■ Tareas por realizar ■
[a] Traduce al inglés la siguiente oración del texto sobre el compromiso: «En aquella época no sabía que la enfermedad, llámese cáncer, ictus, epilepsia o fibromialgia podían condicionar tanto nuestra vida.»
[b] Escribe la continuación del texto sobre el compromiso a partir de su última oración.

En una entrevista de trabajo, allá por 2006, manifesté que veía la incorporación a la empresa como un matrimonio profesional. Desde mi punto de vista tenía ilusión máxima en formalizarlo y en el compromiso para continuar toda la vida, aunque supiera que posiblemente tenía fecha de caducidad. En aquella época no sabía que la enfermedad, llámese cáncer, ictus, epilepsia o fibromialgia podían condicionar tanto nuestra vida.
Compromiso, viene del latín; con, que significa consolidar, concepto, y promissus, promesa. Para mi el compromiso, efectivamente, me lleva a “estar cerca” (con), no hacerme a un lado. Como buena navarra, aunque suene fatuo, acercarme, y hacerlo con la promesa de dar lo mejor de mí.

■ Datos almacenados ■
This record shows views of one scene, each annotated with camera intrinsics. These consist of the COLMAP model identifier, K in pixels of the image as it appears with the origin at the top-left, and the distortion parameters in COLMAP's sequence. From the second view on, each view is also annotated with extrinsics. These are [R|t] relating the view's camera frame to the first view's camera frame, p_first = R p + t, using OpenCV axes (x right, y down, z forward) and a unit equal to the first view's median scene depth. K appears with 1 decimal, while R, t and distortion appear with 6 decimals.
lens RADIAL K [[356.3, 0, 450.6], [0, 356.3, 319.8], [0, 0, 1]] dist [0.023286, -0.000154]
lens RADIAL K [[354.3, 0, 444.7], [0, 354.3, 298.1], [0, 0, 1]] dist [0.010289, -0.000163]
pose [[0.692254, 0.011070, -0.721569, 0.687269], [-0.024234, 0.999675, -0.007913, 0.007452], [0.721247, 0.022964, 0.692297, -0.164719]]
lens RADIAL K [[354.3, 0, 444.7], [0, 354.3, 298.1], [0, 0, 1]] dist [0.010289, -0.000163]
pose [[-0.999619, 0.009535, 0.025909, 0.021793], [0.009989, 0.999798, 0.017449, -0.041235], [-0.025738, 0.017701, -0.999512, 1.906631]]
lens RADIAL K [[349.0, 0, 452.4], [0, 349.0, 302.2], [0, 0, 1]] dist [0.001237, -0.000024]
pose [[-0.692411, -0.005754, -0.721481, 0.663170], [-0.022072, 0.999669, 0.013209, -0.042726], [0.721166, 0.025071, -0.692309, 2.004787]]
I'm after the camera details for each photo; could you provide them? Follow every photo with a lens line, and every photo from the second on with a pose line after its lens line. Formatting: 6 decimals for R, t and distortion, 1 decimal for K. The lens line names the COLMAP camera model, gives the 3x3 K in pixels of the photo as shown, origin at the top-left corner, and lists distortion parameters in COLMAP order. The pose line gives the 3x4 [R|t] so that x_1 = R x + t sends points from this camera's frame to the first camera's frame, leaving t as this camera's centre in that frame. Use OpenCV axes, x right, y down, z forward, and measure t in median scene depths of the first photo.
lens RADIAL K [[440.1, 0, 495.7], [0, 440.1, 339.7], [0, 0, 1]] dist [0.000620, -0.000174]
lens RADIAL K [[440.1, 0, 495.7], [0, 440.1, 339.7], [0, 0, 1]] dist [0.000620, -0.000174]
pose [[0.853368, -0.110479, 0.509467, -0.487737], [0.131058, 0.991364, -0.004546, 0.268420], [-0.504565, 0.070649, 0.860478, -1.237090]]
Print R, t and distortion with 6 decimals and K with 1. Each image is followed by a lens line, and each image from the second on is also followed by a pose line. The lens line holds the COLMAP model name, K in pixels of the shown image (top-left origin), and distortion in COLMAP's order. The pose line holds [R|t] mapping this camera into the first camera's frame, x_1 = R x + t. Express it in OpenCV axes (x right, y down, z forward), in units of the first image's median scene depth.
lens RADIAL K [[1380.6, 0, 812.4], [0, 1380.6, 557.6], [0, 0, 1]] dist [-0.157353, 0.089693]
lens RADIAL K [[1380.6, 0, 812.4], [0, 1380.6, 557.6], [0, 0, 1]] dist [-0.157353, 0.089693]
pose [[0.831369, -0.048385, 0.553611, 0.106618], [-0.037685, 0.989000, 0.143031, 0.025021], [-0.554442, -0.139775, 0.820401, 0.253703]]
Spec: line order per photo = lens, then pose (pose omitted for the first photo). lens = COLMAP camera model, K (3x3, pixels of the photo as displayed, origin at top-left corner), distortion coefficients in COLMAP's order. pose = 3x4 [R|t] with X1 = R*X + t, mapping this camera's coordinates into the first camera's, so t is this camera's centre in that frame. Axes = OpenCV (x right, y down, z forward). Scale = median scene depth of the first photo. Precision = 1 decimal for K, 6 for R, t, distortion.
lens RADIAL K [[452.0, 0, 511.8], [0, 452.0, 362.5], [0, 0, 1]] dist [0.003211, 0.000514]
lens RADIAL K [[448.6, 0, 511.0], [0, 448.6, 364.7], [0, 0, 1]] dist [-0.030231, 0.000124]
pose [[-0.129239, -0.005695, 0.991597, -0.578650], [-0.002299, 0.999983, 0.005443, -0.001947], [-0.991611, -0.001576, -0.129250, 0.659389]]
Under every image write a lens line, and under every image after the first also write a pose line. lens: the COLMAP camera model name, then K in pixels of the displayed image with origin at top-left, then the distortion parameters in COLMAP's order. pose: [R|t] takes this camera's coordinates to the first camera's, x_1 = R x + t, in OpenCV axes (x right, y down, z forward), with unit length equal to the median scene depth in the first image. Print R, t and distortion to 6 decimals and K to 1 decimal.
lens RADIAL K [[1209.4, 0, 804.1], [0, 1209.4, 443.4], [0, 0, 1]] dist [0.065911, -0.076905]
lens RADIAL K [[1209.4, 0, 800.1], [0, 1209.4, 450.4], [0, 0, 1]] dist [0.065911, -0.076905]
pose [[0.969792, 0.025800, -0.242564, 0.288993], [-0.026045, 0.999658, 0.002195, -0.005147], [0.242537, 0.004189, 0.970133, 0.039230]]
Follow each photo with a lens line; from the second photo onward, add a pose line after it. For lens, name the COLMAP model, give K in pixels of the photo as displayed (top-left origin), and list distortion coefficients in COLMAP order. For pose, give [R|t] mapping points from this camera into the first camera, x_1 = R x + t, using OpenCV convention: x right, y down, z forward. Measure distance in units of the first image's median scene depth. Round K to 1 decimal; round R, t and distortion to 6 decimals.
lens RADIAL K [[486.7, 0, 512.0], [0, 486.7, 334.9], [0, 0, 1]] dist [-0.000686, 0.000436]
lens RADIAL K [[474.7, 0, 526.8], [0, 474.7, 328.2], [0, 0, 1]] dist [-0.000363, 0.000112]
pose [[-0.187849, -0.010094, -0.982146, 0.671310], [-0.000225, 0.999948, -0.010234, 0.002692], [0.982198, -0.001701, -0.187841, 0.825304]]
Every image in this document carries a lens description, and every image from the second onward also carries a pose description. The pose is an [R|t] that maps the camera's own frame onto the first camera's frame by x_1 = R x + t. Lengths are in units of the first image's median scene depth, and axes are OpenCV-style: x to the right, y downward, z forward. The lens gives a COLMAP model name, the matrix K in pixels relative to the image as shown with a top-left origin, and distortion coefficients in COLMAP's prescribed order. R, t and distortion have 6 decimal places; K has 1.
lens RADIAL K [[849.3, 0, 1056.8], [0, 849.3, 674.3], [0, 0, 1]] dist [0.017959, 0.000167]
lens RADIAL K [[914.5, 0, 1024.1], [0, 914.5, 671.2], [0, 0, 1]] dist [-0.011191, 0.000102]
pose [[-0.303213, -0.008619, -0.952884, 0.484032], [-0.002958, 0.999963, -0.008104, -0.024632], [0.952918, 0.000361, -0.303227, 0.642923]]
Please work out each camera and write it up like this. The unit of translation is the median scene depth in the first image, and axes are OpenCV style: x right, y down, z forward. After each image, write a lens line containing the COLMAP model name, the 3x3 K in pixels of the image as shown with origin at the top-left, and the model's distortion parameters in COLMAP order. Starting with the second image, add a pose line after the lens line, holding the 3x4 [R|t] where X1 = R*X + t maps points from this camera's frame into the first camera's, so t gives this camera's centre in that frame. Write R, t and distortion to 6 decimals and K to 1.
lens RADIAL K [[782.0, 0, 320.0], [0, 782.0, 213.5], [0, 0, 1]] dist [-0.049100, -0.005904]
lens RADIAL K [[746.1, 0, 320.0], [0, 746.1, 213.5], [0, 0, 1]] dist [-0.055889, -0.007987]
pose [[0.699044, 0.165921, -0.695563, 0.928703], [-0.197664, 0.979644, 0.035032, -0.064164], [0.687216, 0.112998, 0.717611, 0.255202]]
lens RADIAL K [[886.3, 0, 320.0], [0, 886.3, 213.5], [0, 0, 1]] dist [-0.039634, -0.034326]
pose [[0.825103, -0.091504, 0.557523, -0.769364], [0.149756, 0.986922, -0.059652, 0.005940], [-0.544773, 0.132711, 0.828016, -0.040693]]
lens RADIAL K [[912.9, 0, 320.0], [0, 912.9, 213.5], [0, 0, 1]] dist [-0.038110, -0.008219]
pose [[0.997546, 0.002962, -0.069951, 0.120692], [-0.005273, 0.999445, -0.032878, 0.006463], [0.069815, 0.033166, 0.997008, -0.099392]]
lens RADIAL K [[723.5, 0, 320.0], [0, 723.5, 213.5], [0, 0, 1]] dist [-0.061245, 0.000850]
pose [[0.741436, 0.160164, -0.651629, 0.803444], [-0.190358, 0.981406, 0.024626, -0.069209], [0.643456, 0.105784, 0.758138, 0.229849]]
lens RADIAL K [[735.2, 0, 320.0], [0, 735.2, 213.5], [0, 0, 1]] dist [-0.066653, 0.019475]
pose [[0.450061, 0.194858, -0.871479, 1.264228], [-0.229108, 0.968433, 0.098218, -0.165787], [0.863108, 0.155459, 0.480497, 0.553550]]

■ Resultados del ejercicio ■
[a] At that time I did not know that illness, be it cancer, stroke, epilepsy or fibromyalgia, could shape our lives so much.

[b]
Desde que Garbancito se alojó una parte de mí, me recuerda constantemente que debo cuidar mi cuerpo, “templo divino”, para recuperarme por un lado y no recaer por otro. Sin embargo, pese al mazazo recibido, todavía hoy olvido a menudo que mis fuerzas son limitadas. Y aunque llego a casa y toda la fuerza que he mostrado durante el día termina cayendo y yo tumbada en el sofá, pensando que me faltan pilas, al día siguiente vuelvo a la guerra.
¿Cuál es el verdadero compromiso? A mi entender tiene que ser aquel que nos lleva a hacer en cada momento lo que toca, sin privarnos del disfrute del camino, ni de la perspectiva del final. Porque compromiso es sobre todo saber que todo los que hacemos es por algo y para alguien, por la empresas y la sociedad, primero, pero sobre todo por nosotros mismos.